The faces of Germany

USA Today (Society for the Advancement of Education), Sept, 2004

ONE OF THE MOST ambitious undertakings in the history of photography, "People of the Twentieth Century" occupied August Sander for some 40 years, from the early 1920s until his death in 1964. He took portraits of countless German citizens and then categorized them by social type and occupation--from farm laborers to circus performers to prosperous businessmen and aristocrats. Remarkable for their unflinching realism and deft analysis of character and lifestyle, Sander's individual images stand out as high points of photographic portraiture and collectively propose the idea of the archive as art.

"Endowed with extraordinary observational powers and heroic determination, August Sander has left us with a compelling collective portrait of the German people during one of the most turbulent periods in history," notes Philippe de Montebello, director of The Metropolitan Museum of Art. "These powerful images, with their combination of unflattering objectivity and sympathy for the human condition, exert ed a profound influence on later generations of photographers, among them the Americans Walker Evans and Diane Arbus."

The son of a carpenter, Sander was born in 1876 in a farming and mining community east of Cologne. His introduction to picture-taking came while working as a young apprentice in the mines, when a visiting photographer asked the boy to serve as his guide. With the support of his uncle, he soon bought his first photographic equipment.

After military service and apprenticeship in Trier with the photographer Georg Jung, Sander traveled to Berlin, Magdeburg, Halle, Dresden, and Leipzig. He attended the Royal Academy of Art in Dresden as an observer. Eventually, he obtained employment at a photography studio in Linz, Austria, which he took over in 1902--the same year he married Anna Seitmacher--and renamed Studio for Pictorial Photography. He produced a broad range of work, including portrait, architectural, landscape, industrial, and still life photography. His work was exhibited widely, winning a variety of awards.

Despite his provincial background, Sander became involved with many of the avant-garde artistic ideas of his day, among them the Neue Sachlichkeit (New Objectivity), a movement led by his friend, painter Otto Dix, which advocated a return to realism and social commentary in art.

At the outbreak of World War I, Sander was called up for military service and did not return until the war ended in 1918. Around 1922, Sander, who had three children (two sons and a daughter) conceived and embarked on a magnum opus to be called "People of the Twentieth Century," intended, as he stated, to be "a physiognomic image of an age," and a catalogue of "all the characteristics of the universally human." His portrait images were grouped into seven categories, which, in and of themselves, reveal Sander's views of the German social order. He prefaced the project with a "Portfolio of Archetypes" ("Stammappe"), which he then expanded to form the first group, "The Farmer" ("Der Batter"). Six other categories followed: "The Skilled Tradesman" ("Der Handwerker"); "The Woman" ("Die Frau"): "Classes and Professions" ("Die Stande"); "The Artists" ("Die Kunstler"); "The City" ("Die Grobstadt"); and, the final and perhaps most compelling, "The Last People" ("Die Letzten Menschen"), comprising the elderly, de formed, and deceased. What follows is a more complete description of each of the seven categories of the exhibition:

The Farmer. In Sander's view, the farmer's close relationship to nature recommended itself as the prototype for all social relation ships--a concept that reflected the photographer's own upbringing near the village of Herdorf. It also was consistent with contemporary histories of civilization that proposed a correlation between biological and social life cycles; the growth of flora and fauna from birth through maturity, old age, death, and regeneration was paralleled in the development of society from agriculture through craft-guild structures, bourgeois culture, urban decay, and dispersal back to the countryside.
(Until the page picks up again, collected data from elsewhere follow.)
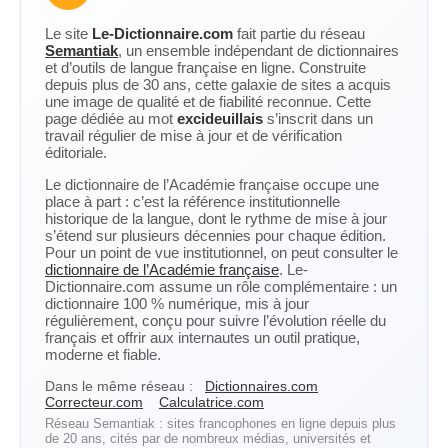
Le site
Le-Dictionnaire.com
fait partie du réseau
Semantiak
, un ensemble indépendant de dictionnaires
et d’outils de langue française en ligne. Construite
depuis plus de 30 ans, cette galaxie de sites a acquis
une image de qualité et de fiabilité reconnue. Cette
page dédiée au mot
excideuillais
s’inscrit dans un
travail régulier de mise à jour et de vérification
éditoriale.
Le dictionnaire de l’Académie française occupe une
place à part : c’est la référence institutionnelle
historique de la langue, dont le rythme de mise à jour
s’étend sur plusieurs décennies pour chaque édition.
Pour un point de vue institutionnel, on peut consulter le
dictionnaire de l’Académie française
. Le-
Dictionnaire.com assume un rôle complémentaire : un
dictionnaire 100 % numérique, mis à jour
régulièrement, conçu pour suivre l’évolution réelle du
français et offrir aux internautes un outil pratique,
moderne et fiable.
Dans le même réseau :
Dictionnaires.com
Correcteur.com
Calculatrice.com
Réseau Semantiak : sites francophones en ligne depuis plus
de 20 ans, cités par de nombreux médias, universités et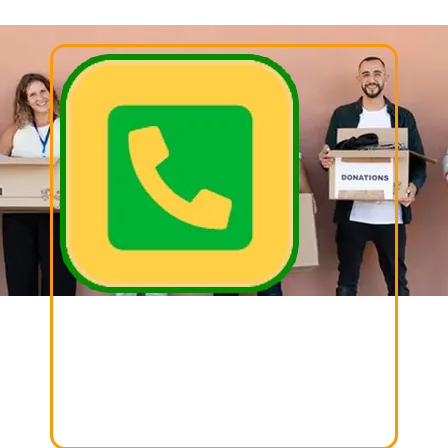
02. LLAMAR
Llámanos, cordina con nosotros el día y la hora
para realizar tu donación.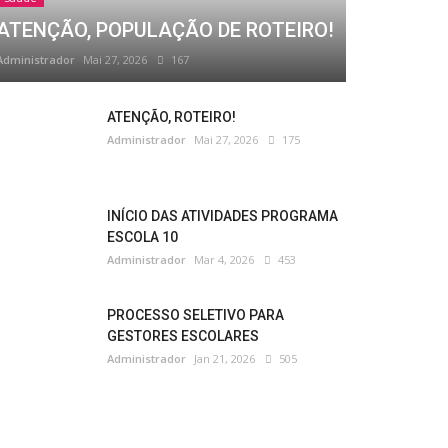
ATENÇÃO, POPULAÇÃO DE ROTEIRO!
Administrador
Mai 27, 2026
167
ATENÇÃO, ROTEIRO!
Administrador
Mai 27, 2026
175
INÍCIO DAS ATIVIDADES PROGRAMA
ESCOLA 10
Administrador
Mar 4, 2026
453
PROCESSO SELETIVO PARA
GESTORES ESCOLARES
Administrador
Jan 21, 2026
505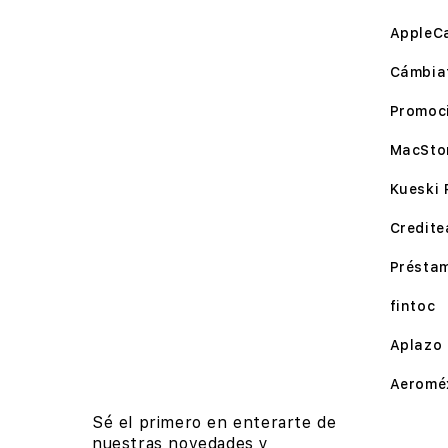
AppleC
Cámbia
Promoc
MacSto
Kueski 
Credite
Présta
fintoc
Aplazo
Aeromé
Sé el primero en enterarte de
nuestras novedades y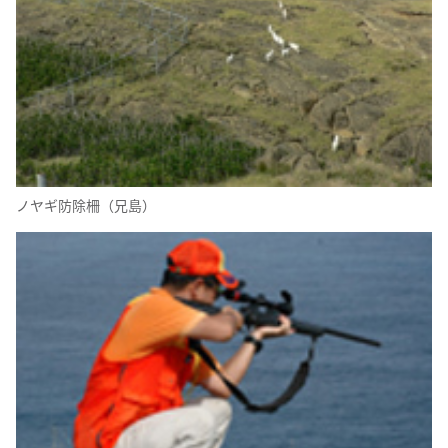
ノヤギ防除柵（兄島）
Within this category, Sander identified seven subthemes sequenced according to an organic logic similar to that of the project as a whole. The youth, home, and family life of the farmer open the category, followed by the farmer's workaday life and the people he encountered on a daily basis. The sixth portfolio moves from countryfolk to the "small-town dweller"--just as "The City" is the penultimate phase of the project as a whole.

The Skilled Tradesman. This category is devoted to a group of people whose close relationship to the product of their labor approached that of the farmer. These tradesmen usually were depicted within their working environments alongside typical attributes of their trades. Although the organizing principle behind this category may be difficult to understand today--blacksmiths, revolutionaries, and engineers are all included--the working-class character of its subjects would have constituted a coherent theme within the sociopolitical atmosphere of the Weimar Republic. Each individual possesses specialized knowledge of a particular field related to everyday materials, physical substances, or applied mechanics; this characteristic distinguishes them from their middle-class counterparts in the project's fourth category, "Classes and Professions."